How do I send a cross-domain POST request via JavaScript?
Notes - it shouldn\'t refresh the page, and I need to grab and parse the response afterwards.
Keep it simple:
cross-domain POST:
use crossDomain: true,
shouldn't refresh the page:
No, it will not refresh the page as the success
or error
async callback will be called when the server send back the response.
$.ajax({
type: "POST",
url: "http://www.yoururl.com/",
crossDomain: true,
data: 'param1=value1¶m2=value2',
success: function (data) {
// do something with server response data
},
error: function (err) {
// handle your error logic here
}
});
If you have access to all servers involved, put the following in the header of the reply for the page being requested in the other domain:
PHP:
header('Access-Control-Allow-Origin: *');
For example, in Drupal's xmlrpc.php code you would do this:
function xmlrpc_server_output($xml) {
$xml = '<?xml version="1.0"?>'."\n". $xml;
header('Connection: close');
header('Content-Length: '. strlen($xml));
header('Access-Control-Allow-Origin: *');
header('Content-Type: application/x-www-form-urlencoded');
header('Date: '. date('r'));
// $xml = str_replace("\n", " ", $xml);
echo $xml;
exit;
}
This probably creates a security problem, and you should make sure that you take the appropriate measures to verify the request.

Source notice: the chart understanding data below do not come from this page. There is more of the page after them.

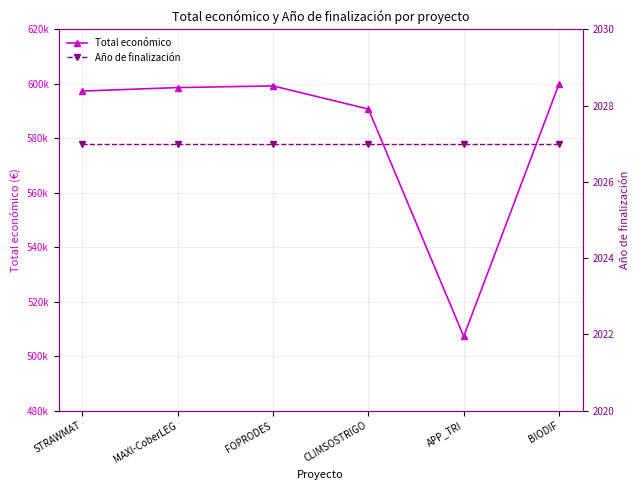

Rank the categories by Año de finalización value from highest to lowest.

STRAWMAT, MAXI-CoberLEG, FOPRODES, CLIMSOSTRIGO, APP_TRI, BIODIF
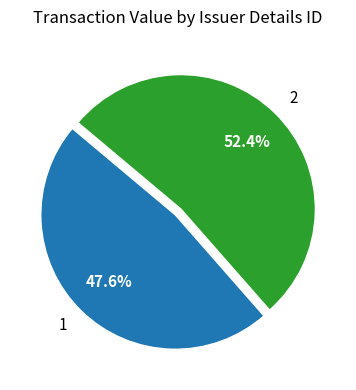

Which category has the smallest portion of the pie?

1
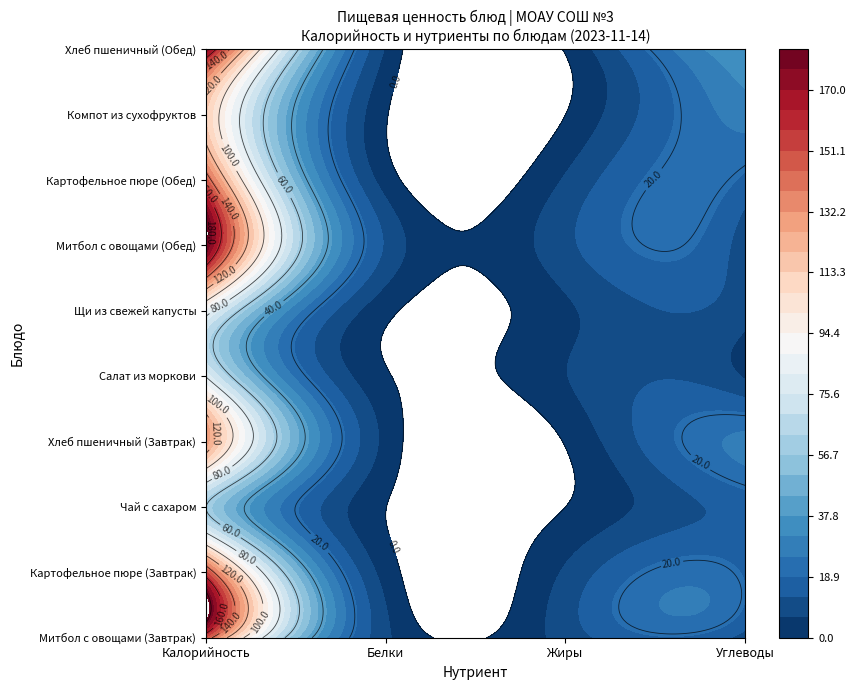

How many categories are shown in the chart?

4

I think the best way is to use XMLHttpRequest (e.g. $.ajax(), $.post() in jQuery) with one of Cross-Origin Resource Sharing polyfills https://github.com/Modernizr/Modernizr/wiki/HTML5-Cross-Browser-Polyfills#wiki-CORS
One more important thing to note!!! In example above it's described how to use
$.ajax({
type : 'POST',
dataType : 'json',
url : 'another-remote-server',
...
});
JQuery 1.6 and lower has a bug with cross-domain XHR. According to Firebug no requests except OPTIONS were sent. No POST. At all.
Spent 5 hours testing/tuning my code. Adding a lot of headers on the remote server (script). Without any effect. But later, I've updated JQuery lib to 1.6.4, and everything works like a charm.
Check the post_method
function in http://taiyolab.com/mbtweet/scripts/twitterapi_call.js - a good example for the iframe method described above.
Create two hidden iframes (add "display: none;" to the css style). Make your second iframe point to something on your own domain.
Create a hidden form, set its method to "post" with target = your first iframe, and optionally set enctype to "multipart/form-data" (I'm thinking you want to do POST because you want to send multipart data like pictures?)
When ready, make the form submit() the POST.
If you can get the other domain to return javascript that will do Cross-Domain Communication With Iframes (http://softwareas.com/cross-domain-communication-with-iframes) then you are in luck, and you can capture the response as well.
Of course, if you want to use your server as a proxy, you can avoid all this. Simply submit the form to your own server, which will proxy the request to the other server (assuming the other server isn't set up to notice IP discrepancies), get the response, and return whatever you like.